Mas um dos equívocos da oposição nesta campanha pode ter sido exatamente o de tentar fazer dela o julgamento moral do presidente e de seu partido. No auge da crise de 2005, quando decidiu não pedir o impeachment de Lula, a oposição optou também por transferir para a campanha eleitoral o acerto de contas e o julgamento dos que fizeram o caixa dois, o valerioduto, o mensalão e outros delitos. Optou pelo julgamento moral, mas o povo preferiu, segundo as pesquisas, o julgamento administrativo do governo Lula, deixando para os foros institucionais o julgamento dos delitos. Evidência disso, a similaridade entre os altos índices de aprovação do governo e as intenções de voto no presidente.
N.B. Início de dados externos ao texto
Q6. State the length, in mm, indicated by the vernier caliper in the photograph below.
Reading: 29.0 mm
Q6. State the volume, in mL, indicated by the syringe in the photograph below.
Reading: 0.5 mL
Esta campanha ensina que não se deve confundir as formas e instâncias de julgamento. Os eleitores optaram por julgar o governo de Lula, seus atributos positivos ou negativos, não os delitos de seus integrantes. Quem pode condenar, com os instrumentos de que dispõe, é a Justiça. Quem faz impeachment, com a prerrogativa que lhe confere a Constituição, é o Congresso.
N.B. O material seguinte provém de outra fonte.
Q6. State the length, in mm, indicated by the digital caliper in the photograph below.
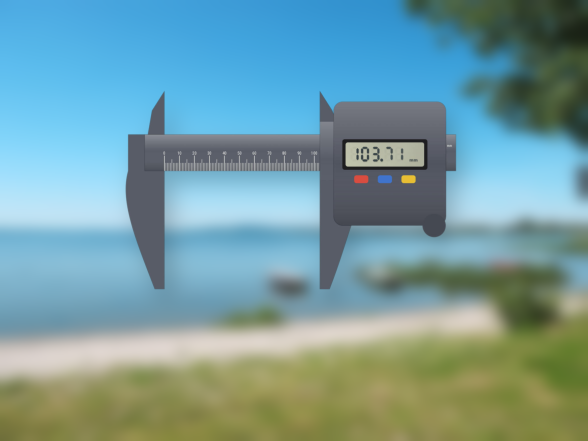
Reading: 103.71 mm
A fala de FH, com a autoridade que ele tem sobre a oposição, ajudará a isolar os que desejam um acerto de contas no tapete do TSE. À frente, o presidente do PSDB, Tasso Jereissati, e o do PFL, Jorge Bornhausen. Os governadores eleitos Aécio Neves e José Serra nunca endossaram isso. Se Alckmin perder hoje, deve alinhar-se a estes. Mas, em dia de eleição, esconjure-se qualquer praga contra o voto popular.

Lula e Alckmin

Eles são diferentes, obviamente, mas, além de projetos semelhantes na essência, têm em comum a persistência com que se fizeram candidatos e chegaram até aqui.
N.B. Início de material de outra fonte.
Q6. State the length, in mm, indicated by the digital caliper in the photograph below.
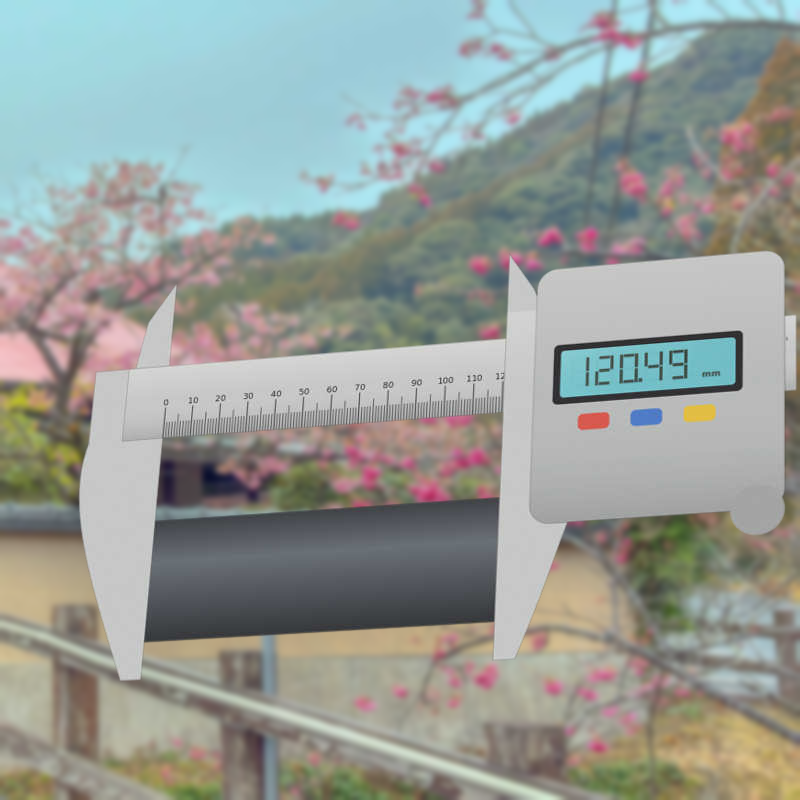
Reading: 120.49 mm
Geraldo Alckmin, perdendo ou ganhando, sai da disputa maior do que entrou. Teve mais votos que lhe davam os institutos no primeiro turno. Provou aos céticos de sua coligação que tinha as credenciais para a disputa. Saiu desconhecido da redoma paulista para ganhar em 11 estados. Apelidado ¿chuchu¿, mostrou dureza e agressividade na disputa. Quando virou candidato, não tinha equipe nem plano de governo. Seu voluntarismo garantiu a candidatura, mas a demora na decisão exigiu improvisações constantes em sua campanha. Agora, para todos os efeitos, ele é uma carta alta no baralho da oposição, e terá voz ativa na definição da linha a ser adotada em relação ao governo Lula-II, se este for mesmo reeleito.

A candidatura de Lula, por outras razões, foi produto de sua própria tenacidade política. Quando a crise o derrubou, o PT não tinha, como não tem, outro candidato a presidente. Houve o momento em que o partido descreu até das chances de ele ser candidato. O navio de seu governo naufragou em alto-mar em 2005, muitos de seus principais timoneiros morreram afogados pelas denúncias. Juntando os destroços da embarcação, Lula nadou em busca da praia, fugindo de tubarões vorazes. Seu momento de maior fraqueza, a declaração de que não iria se matar nem renunciar, foi também seu momento de maior força. Se reeleito, deverá a vitória aos eleitores que lhe ofereceram uma segunda chance, apesar do naufrágio ético. E à própria estrela, ao forte instinto político, muito mais que ao PT ou a qualquer outro partido ou aliado político.